Pucken - ein Trend kehrt zurück Aber tut das Einwickeln dem Baby immer gut? In der aktuellen Ausgabe berichtet die Zeitschrift ELTERN über die Vor- und Nachteile
München (ots) - 15. Juli 2009 - Ganz schön eng sieht es aus, wenn das kleine Stoffpaket vor einem liegt. Kein Wunder, dass das Pucken bei uns lange Zeit in Vergessenheit geraten war - viele Eltern haben schlicht Angst, ihr Baby zu quälen, wenn sie es in seiner (Bewegungs-)Freiheit derart einschränken.
Dabei hat das Pucken eine lange Tradition und gewinnt in letzter Zeit immer mehr Befürworter, berichtet die Zeitschrift ELTERN in der aktuellen Ausgabe (08/2009 ab heute im Handel). Und Studien belegen tatsächlich, dass das Einwickeln für Säuglinge sehr entspannend sein kann: Straff in eine Decke gerollt, die Ärmchen eng am Körper, erleben sie eine Geborgenheit wie im Bauch.

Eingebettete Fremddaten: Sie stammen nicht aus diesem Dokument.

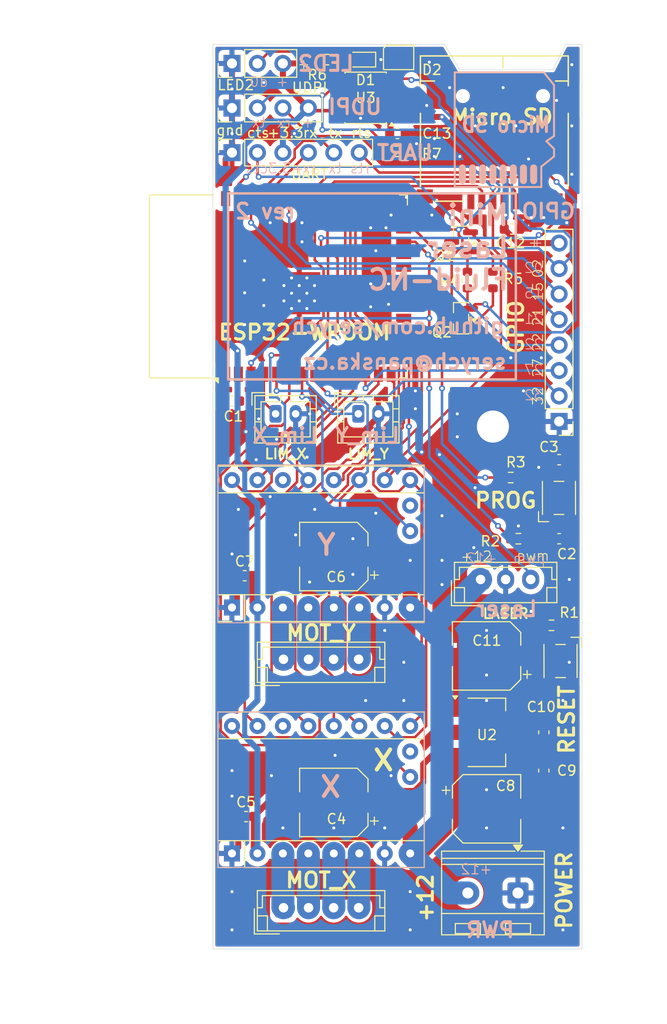
<source format=kicad_pcb>
(kicad_pcb
	(version 20241229)
	(generator "pcbnew")
	(generator_version "9.0")
	(general
		(thickness 1.6)
		(legacy_teardrops no)
	)
	(paper "A4")
	(title_block
		(title "Laser Cutter Flow NC control board")
		(date "2025-10-27")
		(rev "2")
		(company "© JaSoSe 2025")
	)
	(layers
		(0 "F.Cu" signal)
		(2 "B.Cu" signal)
		(9 "F.Adhes" user "F.Adhesive")
		(11 "B.Adhes" user "B.Adhesive")
		(13 "F.Paste" user)
		(15 "B.Paste" user)
		(5 "F.SilkS" user "F.Silkscreen")
		(7 "B.SilkS" user "B.Silkscreen")
		(1 "F.Mask" user)
		(3 "B.Mask" user)
		(17 "Dwgs.User" user "User.Drawings")
		(19 "Cmts.User" user "User.Comments")
		(21 "Eco1.User" user "User.Eco1")
		(23 "Eco2.User" user "User.Eco2")
		(25 "Edge.Cuts" user)
		(27 "Margin" user)
		(31 "F.CrtYd" user "F.Courtyard")
		(29 "B.CrtYd" user "B.Courtyard")
		(35 "F.Fab" user)
		(33 "B.Fab" user)
		(39 "User.1" user)
		(41 "User.2" user)
		(43 "User.3" user)
		(45 "User.4" user)
	)
	(setup
		(pad_to_mask_clearance 0)
		(allow_soldermask_bridges_in_footprints no)
		(tenting front back)
		(pcbplotparams
			(layerselection 0x00000000_00000000_55555555_5755f5ff)
			(plot_on_all_layers_selection 0x00000000_00000000_00000000_00000000)
			(disableapertmacros no)
			(usegerberextensions yes)
			(usegerberattributes no)
			(usegerberadvancedattributes no)
			(creategerberjobfile no)
			(dashed_line_dash_ratio 12.000000)
			(dashed_line_gap_ratio 3.000000)
			(svgprecision 4)
			(plotframeref no)
			(mode 1)
			(useauxorigin no)
			(hpglpennumber 1)
			(hpglpenspeed 20)
			(hpglpendiameter 15.000000)
			(pdf_front_fp_property_popups yes)
			(pdf_back_fp_property_popups yes)
			(pdf_metadata yes)
			(pdf_single_document no)
			(dxfpolygonmode yes)
			(dxfimperialunits yes)
			(dxfusepcbnewfont yes)
			(psnegative no)
			(psa4output no)
			(plot_black_and_white yes)
			(sketchpadsonfab no)
			(plotpadnumbers no)
			(hidednponfab no)
			(sketchdnponfab yes)
			(crossoutdnponfab yes)
			(subtractmaskfromsilk yes)
			(outputformat 1)
			(mirror no)
			(drillshape 0)
			(scaleselection 1)
			(outputdirectory "Gerber/")
		)
	)
	(net 0 "")
	(net 1 "SCK")
	(net 2 "X_ST")
	(net 3 "unconnected-(A1-DCO-Pad14)")
	(net 4 "X_DG")
	(net 5 "X_DIR")
	(net 6 "GND")
	(net 7 "+12V")
	(net 8 "Net-(A1-B1)")
	(net 9 "DSBL")
	(net 10 "+3.3V")
	(net 11 "CS_X")
	(net 12 "Net-(A1-B2)")
	(net 13 "Net-(A1-A2)")
	(net 14 "MOSI")
	(net 15 "Net-(A1-A1)")
	(net 16 "MISO")
	(net 17 "unconnected-(A1-DIAG0-Pad17)")
	(net 18 "unconnected-(A2-DCO-Pad14)")
	(net 19 "Y_ST")
	(net 20 "Y_DG")
	(net 21 "CS_Y")
	(net 22 "Net-(A2-B1)")
	(net 23 "Net-(A2-A1)")
	(net 24 "Y_DIR")
	(net 25 "unconnected-(A2-DIAG0-Pad17)")
	(net 26 "Net-(A2-B2)")
	(net 27 "Net-(A2-A2)")
	(net 28 "Net-(C2-Pad1)")
	(net 29 "Net-(C3-Pad1)")
	(net 30 "Net-(D1-A)")
	(net 31 "TX")
	(net 32 "RX")
	(net 33 "X_LIM")
	(net 34 "LAS")
	(net 35 "/io32")
	(net 36 "/io27")
	(net 37 "/io21")
	(net 38 "/io22")
	(net 39 "/io15")
	(net 40 "Y_LIM")
	(net 41 "SD_DET")
	(net 42 "CS_SD")
	(net 43 "Net-(Q1-B)")
	(net 44 "Net-(D2-Di)")
	(net 45 "Net-(Q2-B)")
	(net 46 "/EN")
	(net 47 "unconnected-(U1-SCK{slash}CLK-Pad20)")
	(net 48 "unconnected-(U1-SCS{slash}CMD-Pad19)")
	(net 49 "unconnected-(U1-NC-Pad32)")
	(net 50 "unconnected-(U1-SDO{slash}SD0-Pad21)")
	(net 51 "unconnected-(U1-SDI{slash}SD1-Pad22)")
	(net 52 "unconnected-(U1-SHD{slash}SD2-Pad17)")
	(net 53 "unconnected-(U1-SWP{slash}SD3-Pad18)")
	(net 54 "Net-(D2-Do)")
	(net 55 "io02")
	(net 56 "/rts")
	(net 57 "/dtr")
	(net 58 "unconnected-(J7-DAT1-Pad8)")
	(net 59 "unconnected-(J7-DAT2-Pad1)")
	(net 60 "/rx412")
	(net 61 "io00")
	(net 62 "unconnected-(U3-PA2-Pad5)")
	(net 63 "unconnected-(U3-PA6-Pad2)")
	(net 64 "unconnected-(U3-PA7-Pad3)")
	(footprint "Connector_JST:JST_PH_B2B-PH-K_1x02_P2.00mm_Vertical" (layer "F.Cu") (at 118.015 92.71))
	(footprint "LED_SMD:LED_Cree-PLCC4_2x2mm_CW" (layer "F.Cu") (at 130.29 57.192))
	(footprint "Resistor_SMD:R_0603_1608Metric" (layer "F.Cu") (at 145.542 113.792))
	(footprint "Connector_PinHeader_2.54mm:PinHeader_1x03_P2.54mm_Vertical" (layer "F.Cu") (at 113.665 57.785 90))
	(footprint "Package_TO_SOT_SMD:SOT-23" (layer "F.Cu") (at 136.525 83.185 180))
	(footprint "Package_TO_SOT_SMD:SOT-223-3_TabPin2" (layer "F.Cu") (at 139.065 124.46))
	(footprint "Capacitor_SMD:C_0603_1608Metric" (layer "F.Cu") (at 113.665 91.44))
	(footprint "Connector_JST:JST_PH_B2B-PH-K_1x02_P2.00mm_Vertical" (layer "F.Cu") (at 126.27 92.71))
	(footprint "Connector_PinHeader_2.54mm:PinHeader_1x04_P2.54mm_Vertical" (layer "F.Cu") (at 113.665 62.23 90))
	(footprint "Resistor_SMD:R_0603_1608Metric" (layer "F.Cu") (at 137.16 79.375 90))
	(footprint "!moje:J_SD_Card-micro_socket_A" (layer "F.Cu") (at 140.716 64.516))
	(footprint "Connector_PinSocket_2.54mm:PinSocket_1x06_P2.54mm_Vertical" (layer "F.Cu") (at 113.665 66.675 90))
	(footprint "Capacitor_SMD:C_0603_1608Metric" (layer "F.Cu") (at 114.935 108.849))
	(footprint "Connector_JST:JST_EH_B3B-EH-A_1x03_P2.50mm_Vertical" (layer "F.Cu") (at 138.47 109.22))
	(footprint "Capacitor_SMD:CP_Elec_6.3x7.7" (layer "F.Cu") (at 123.825 106.934 180))
	(footprint "RF_Module:ESP32-WROOM-32" (layer "F.Cu") (at 121.285 80.01 90))
	(footprint "MountingHole:MountingHole_3.2mm_M3_DIN965_Pad" (layer "F.Cu") (at 139.7 93.98))
	(footprint "Capacitor_SMD:C_0603_1608Metric" (layer "F.Cu") (at 144.78 128.27 -90))
	(footprint "Package_TO_SOT_SMD:SOT-23" (layer "F.Cu") (at 136.525 75.565 180))
	(footprint "Resistor_SMD:R_0603_1608Metric" (layer "F.Cu") (at 123.0885 57.404))
	(footprint "Resistor_SMD:R_0603_1608Metric" (layer "F.Cu") (at 130.048 66.548))
	(footprint "Capacitor_SMD:C_0603_1608Metric" (layer "F.Cu") (at 146.304 97.282))
	(footprint "Package_SO:SOIC-8_3.9x4.9mm_P1.27mm" (layer "F.Cu") (at 127 61.214 180))
	(footprint "!moje:Pololu_Breakout-18_15.2x20.3mm" (layer "F.Cu") (at 113.665 136.525 90))
	(footprint "Capacitor_SMD:C_0603_1608Metric" (layer "F.Cu") (at 115.062 132.852))
	(footprint "Capacitor_SMD:C_0603_1608Metric" (layer "F.Cu") (at 146.304 105.156))
	(footprint "!moje:SW_3x3mm" (layer "F.Cu") (at 146.445 117.35 -90))
	(footprint "Connector_PinHeader_2.54mm:PinHeader_1x08_P2.54mm_Vertical" (layer "F.Cu") (at 146.304 93.472 180))
	(footprint "Resistor_SMD:R_0603_1608Metric" (layer "F.Cu") (at 141.478 99.06))
	(footprint "!moje:Pololu_Breakout-18_15.2x20.3mm" (layer "F.Cu") (at 113.665 112.014 90))
	(footprint "Capacitor_SMD:C_0603_1608Metric" (layer "F.Cu") (at 144.78 124.46 -90))
	(footprint "Resistor_SMD:R_0603_1608Metric" (layer "F.Cu") (at 142.24 105.156 180))
	(footprint "Connector_JST:JST_EH_B4B-EH-A_1x04_P2.50mm_Vertical"
		(layer "F.Cu")
		(uuid "c4eed94b-3af0-49e3-8e0c-4b9f68415e55")
		(at 118.805 117.175)
		(descr "JST EH series connector, B4B-EH-A (http://www.jst-mfg.com/product/pdf/eng/eEH.pdf), generated with kicad-footprint-generator")
		(tags "connector JST EH vertical")
		(property "Reference" "J8"
			(at 3.75 -2.8 0)
			(layer "F.SilkS")
			(hide yes)
			(uuid "326e8021-79fe-4bb0-a9bf-990ec5cb7bab")
			(effects
				(font
					(size 1 1)
					(thickness 0.15)
				)
			)
		)
		(property "Value" "MOT_Y"
			(at 3.75 -2.621 0)
			(layer "F.SilkS")
			(uuid "c07b5c76-84b4-4f7d-a330-708165eeb94f")
			(effects
				(font
					(size 1.5 1.5)
					(thickness 0.3)
					(bold yes)
				)
			)
		)
		(property "Datasheet" "~"
			(at 0 0 0)
			(layer "F.Fab")
			(hide yes)
			(uuid "89d15f2f-202b-455c-abf0-00cf79d3caa8")
			(effects
				(font
					(size 1.27 1.27)
					(thickness 0.15)
				)
			)
		)
		(property "Description" "Generic connector, single row, 01x04, script generated (kicad-library-utils/schlib/autogen/connector/)"
			(at 0 0 0)
			(layer "F.Fab")
			(hide yes)
			(uuid "1909ace9-461e-4df2-8fa7-a3c9a77f9403")
			(effects
				(font
					(size 1.27 1.27)
					(thickness 0.15)
				)
			)
		)
		(property ki_fp_filters "Connector*:*_1x??_*")
		(path "/837ee52b-5aaa-4fcc-a330-bf4bf123bf5f")
		(sheetname "/")
		(sheetfile "Laser_El
... [463002 chars truncated]
</source>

Ingeborg Stadelmann, Hebamme und Autorin, bestätigt in ELTERN: "Kleine Babys empfinden das Pucken als idealen Ersatz für die Begrenzung im Mutterleib. Deshalb empfehle ich Eltern, ihr Kind in den ersten Lebenswochen tagsüber und nachts zu pucken. Vom Mittelalter bis zum 18. Jahrhundert war die damals 'Fatschen' genannte Technik übrigens besonders beliebt, daher ist das Jesus-Kind auf vielen Darstellungen als Puck-Kind zu sehen."
Auch Dr. Christine Sonn-Rankl, Klinische Psychologin und Psychoanalytikerin an der Säuglingspsychosomatik des Wiener Wilhelmspitals, hält das Pucken für gut - mit Einschränkungen: "Ob es sinnvoll ist, hängt vom Alter des Kindes und seinen Bedürfnissen ab. Ideal ist es für viele Babys bis zwölf Wochen, außer natürlich, das Kleine fühlt sich gepuckt nicht wohl. Ab drei Monaten stehen Kinder entwicklungspsychologisch bereits auf der nächsten Stufe, nämlich der des Greifens und Erkundens mit den Händen. Da würden sie durchs Pucken nur behindert. Und insgesamt kann es natürlich nie Ersatz für reichlichen Körperkontakt mit den Eltern sein!"